▶ What is expected
Answer these about the forum thread below, one line each:
(a) In the first post, where does the female panamanian auratus go?
(b) Which book does Ed suggest getting to compare behaviors?
(c) In his reply to Ed, what does Dendroguy say about his aurotaenia?

::: Text segment :::

My panamanian auratus do that,the female will go into the hut and the male stays in front of the door and stomps his back feet or if she comes out he will follow her around doing this.


----------



## Baltimore Bryan (Sep 6, 2006)

My leucs do this "dance" a lot when they breed. The male and even the female do "happy feet" and rapidly start stepping in place. I don't know if maybe they are checking to see if they have found a suitable place to lay eggs, or if it's just courtship, or something else.
Bryan


----------



## Dendroguy (Dec 4, 2010)

My p.aurotaenia did that the first day in the viv,not all of them did this though,could this be males marking territory?


----------



## Ed (Sep 19, 2004)

If you get a copy of Breeding Terrarium Animals by Elke Zimmerman, you can compare the behaviors described in there with the ones you are seeing. 

It is probably part of a courtship ritual. 

Ed


----------



## Dendroguy (Dec 4, 2010)

Ed said:


> If you get a copy of Breeding Terrarium Animals by Elke Zimmerman, you can compare the behaviors described in there with the ones you are seeing.
> 
> It is probably part of a courtship ritual.
> 
> Ed


My aurotaenia aren't sexually mature though


----------



## Ed (Sep 19, 2004)

::: Raw data :::

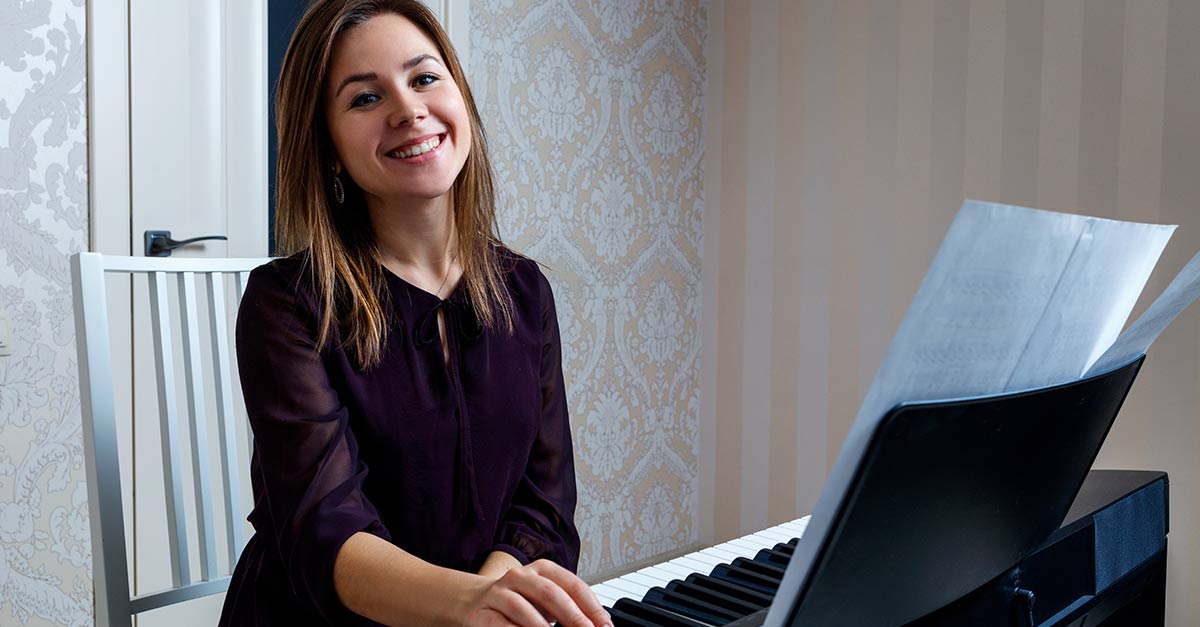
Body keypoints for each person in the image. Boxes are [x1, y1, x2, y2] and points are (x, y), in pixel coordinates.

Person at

:::

▶ Solution for this task
(a) Into the hut.
(b) Breeding Terrarium Animals by Elke Zimmerman.
(c) They aren't sexually mature.